4.6       In beroep heeft klager nog naar voren gebracht dat op de website van de huisarts destijds helemaal niets werd vermeld over het bestaan van een klachtenregeling en dat in haar praktijk, bijvoorbeeld met folders, deze klachtenregeling evenmin onder de aandacht van patiënten werd gebracht. Het Centraal Tuchtcollege stelt vast dat dit verwijt voor het eerst in beroep als een zelfstandige klacht is geformuleerd. In beroep kan het Centraal Tuchtcollege slechts oordelen over klachten die in het oorspronkelijk klaagschrift aan het Regionaal Tuchtcollege ter beoordeling zijn voorgelegd. Nieuwe klachten vallen buiten het bereik van het beroep. Klager kan in zoverre dan ook niet in zijn beroep worden ontvangen.

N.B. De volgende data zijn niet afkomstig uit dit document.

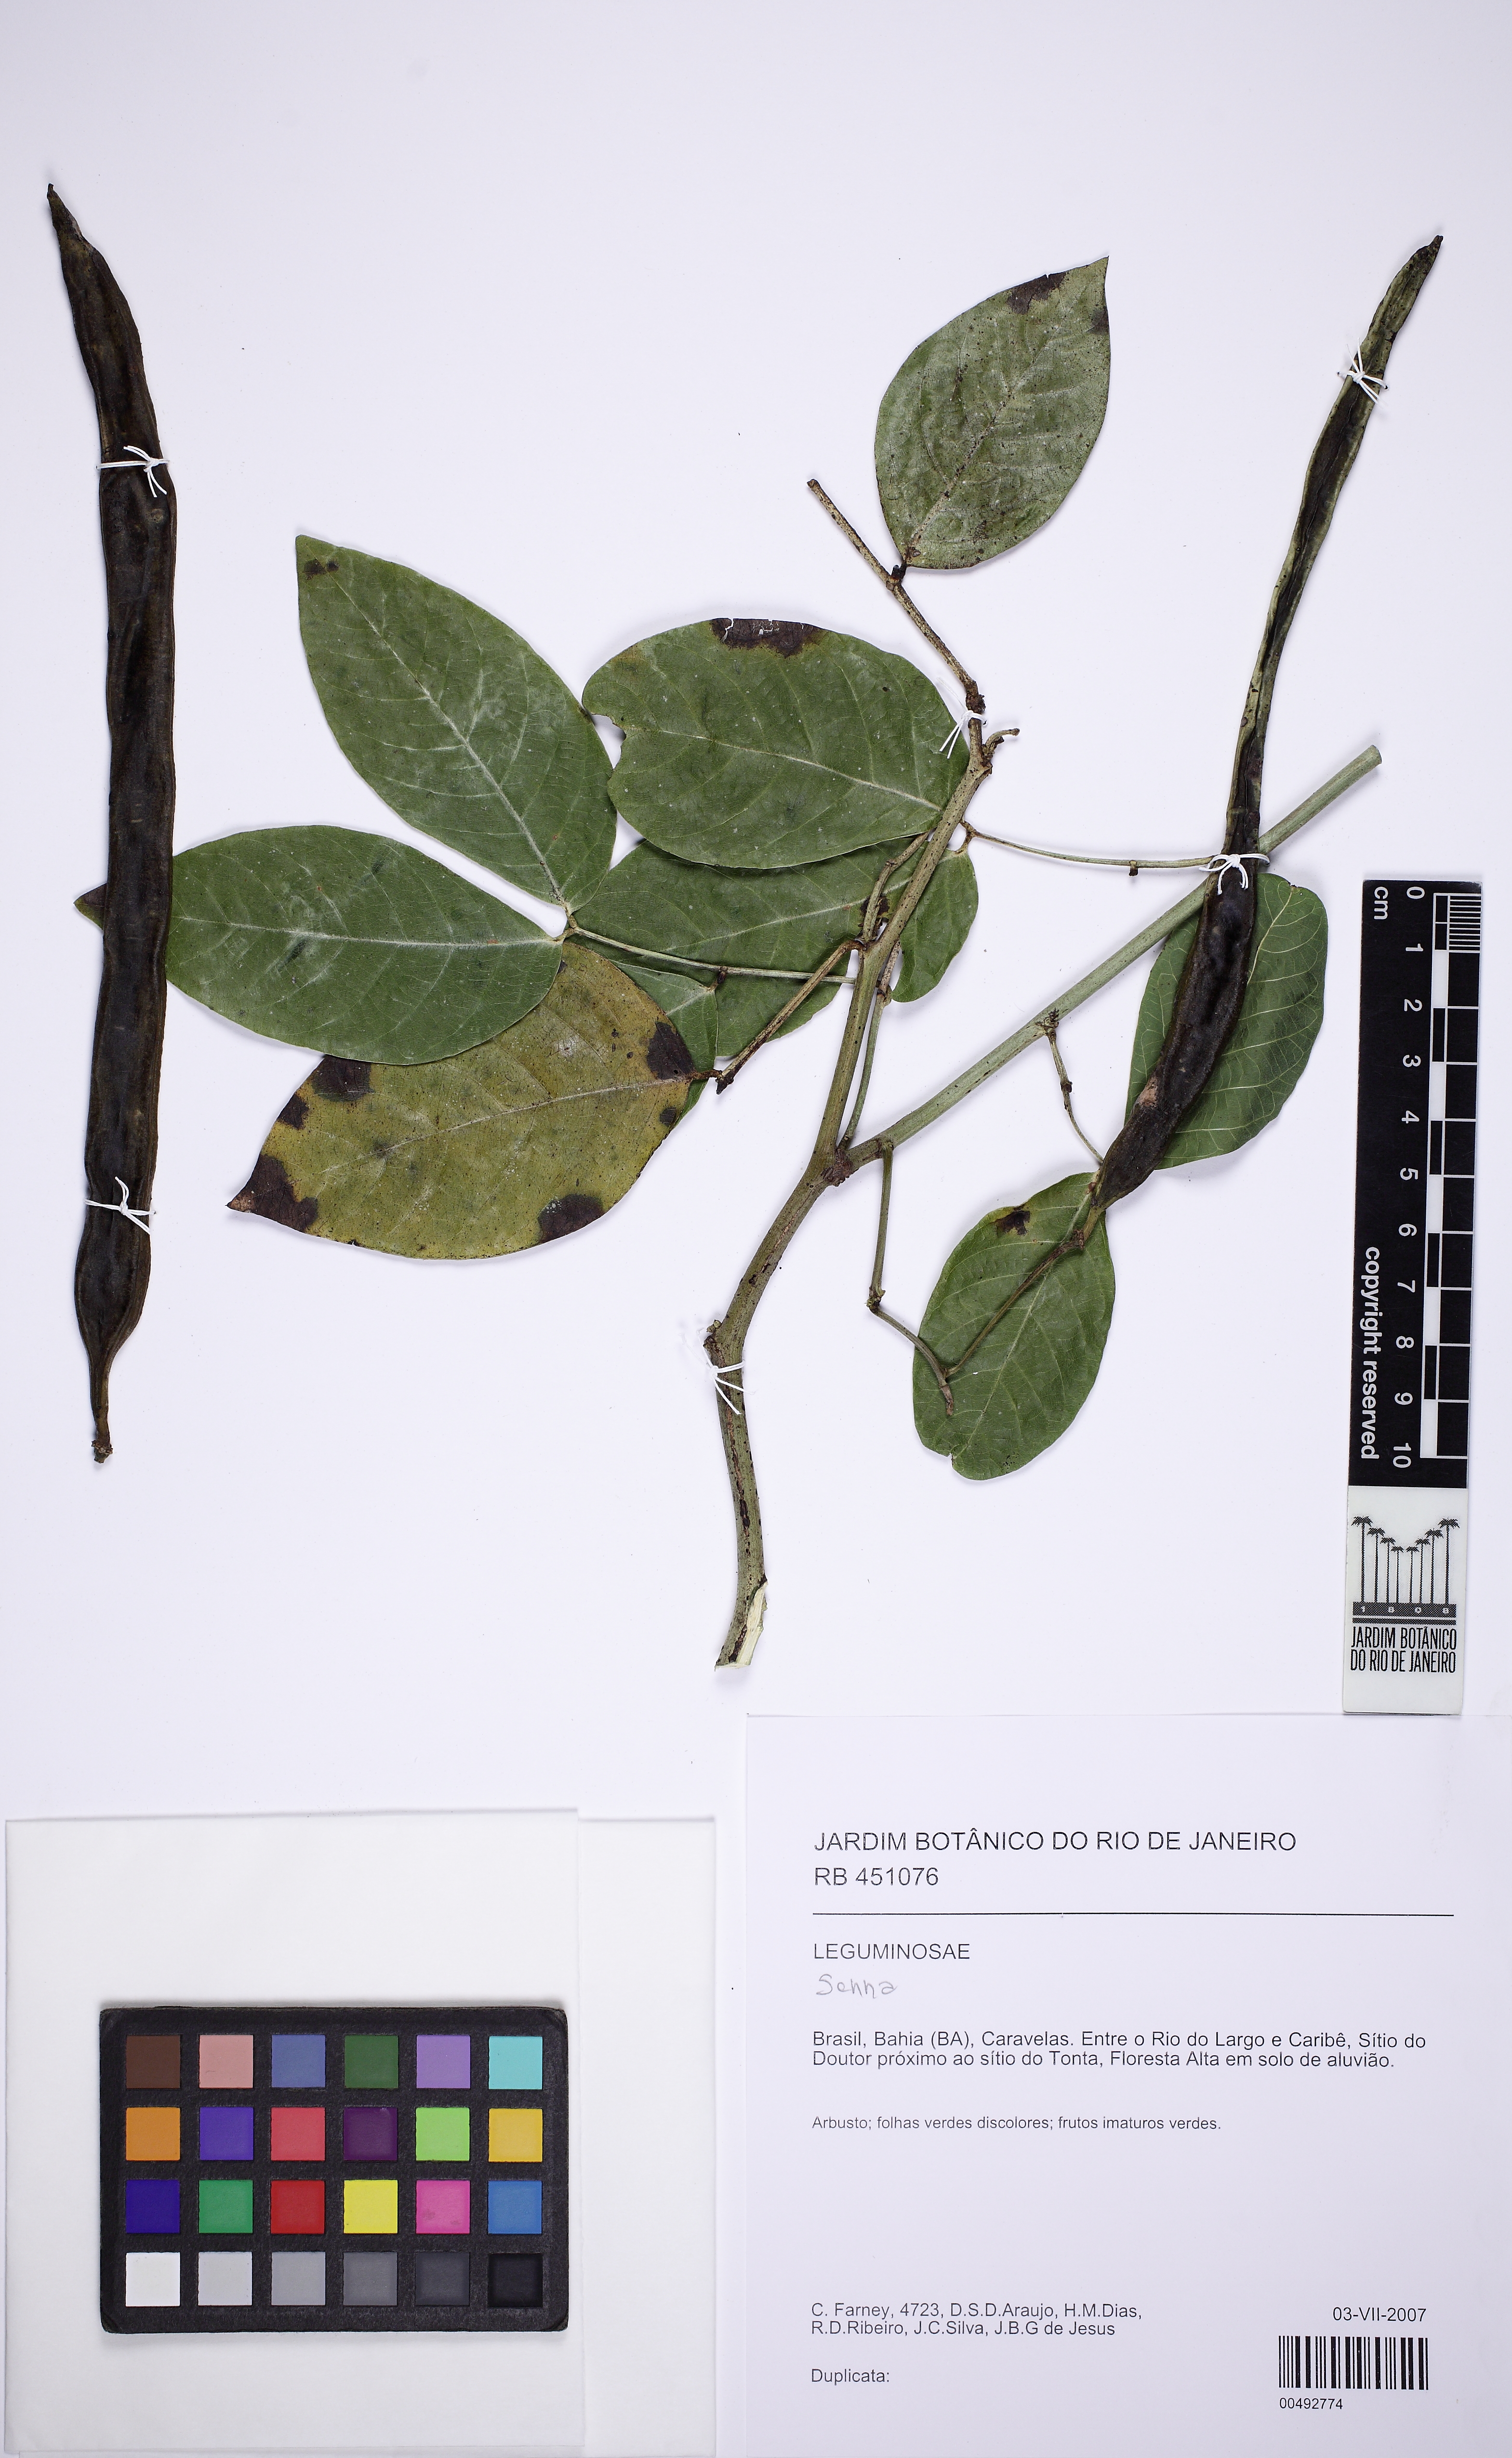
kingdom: Plantae
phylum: Tracheophyta
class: Magnoliopsida
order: Fabales
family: Fabaceae
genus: Senna
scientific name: Senna affinis
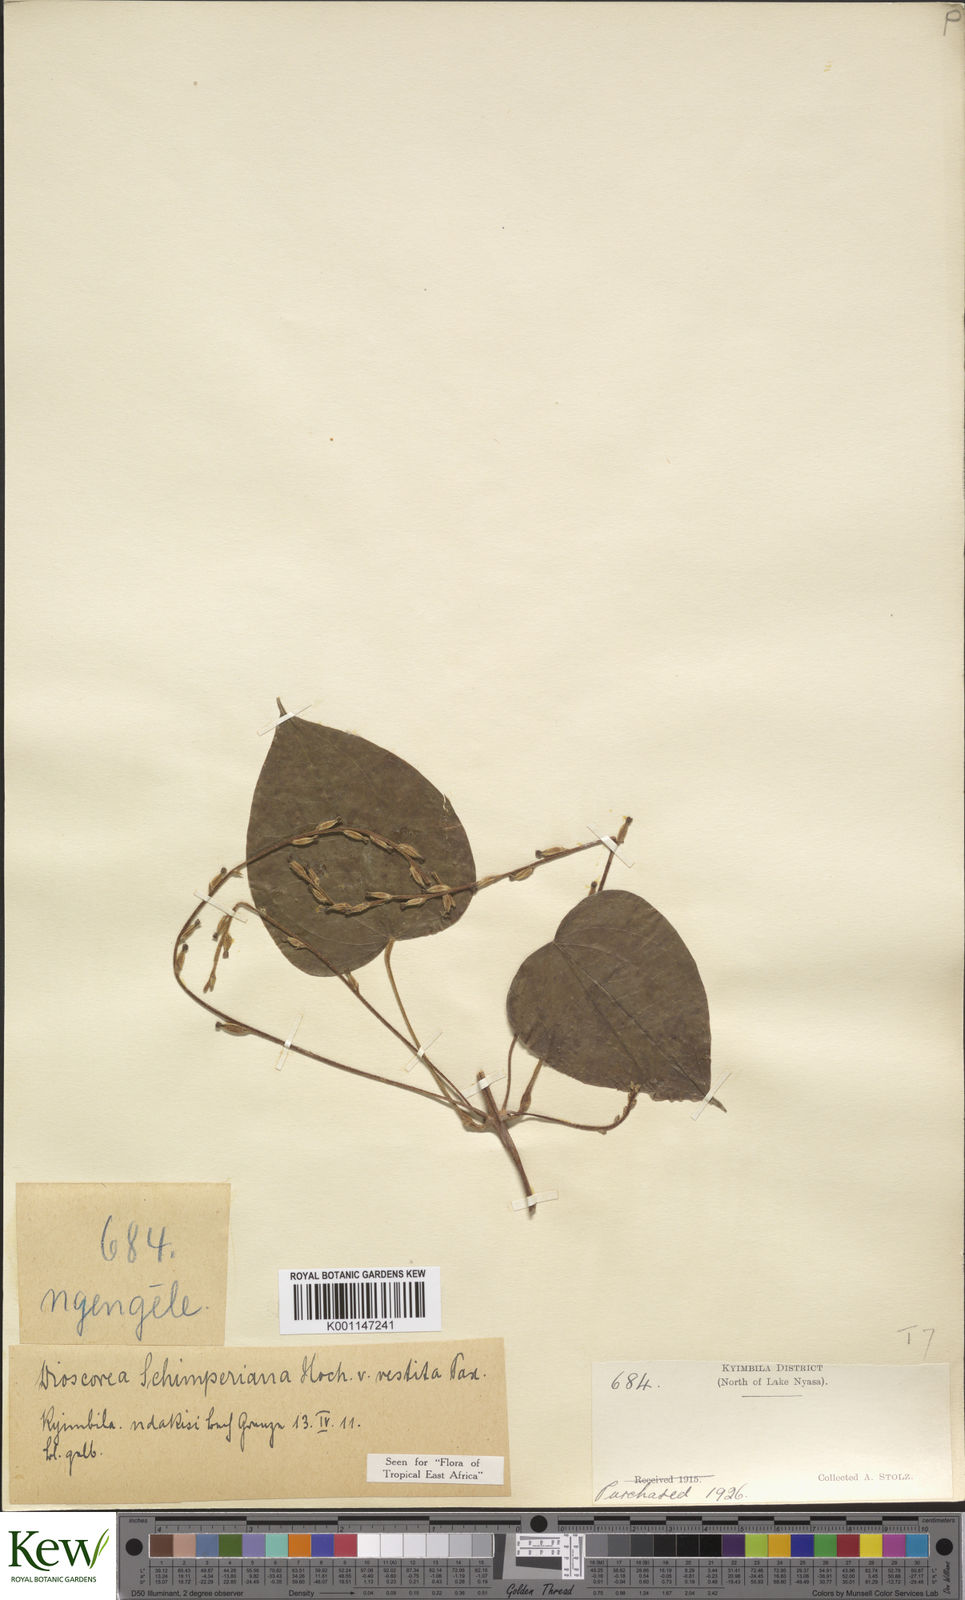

4.7       Het voorgaande betekent dat klager gedeeltelijk niet-ontvankelijk is in het beroep. Voorts volgt uit het voorgaande dat het Regionaal Tuchtcollege de klachtonderdelen 1 en

4 terecht heeft afgewezen en dat het beroep voor het overige dus moet worden verworpen.

5.         Beslissing

Het Centraal Tuchtcollege voor de Gezondheidszorg:

                                                verklaart klager niet-ontvankelijk in het beroep, voor zover dit

                                               een nieuwe klacht betreft;

verwerpt het beroep voor het overige.

Deze beslissing is gegeven door: T.L. de Vries, voorzitter; E.F. Lagerwerf-Vergunst en

Y.A.J.M. van Kuijck, leden-juristen en M.K. Dees en W. de Ruijter, leden-beroepsgenoten en E.D. Boer, secretaris.

       Uitgesproken ter openbare zitting van 14 mei 2019.

                        Voorzitter   w.g.                     Secretaris w.g.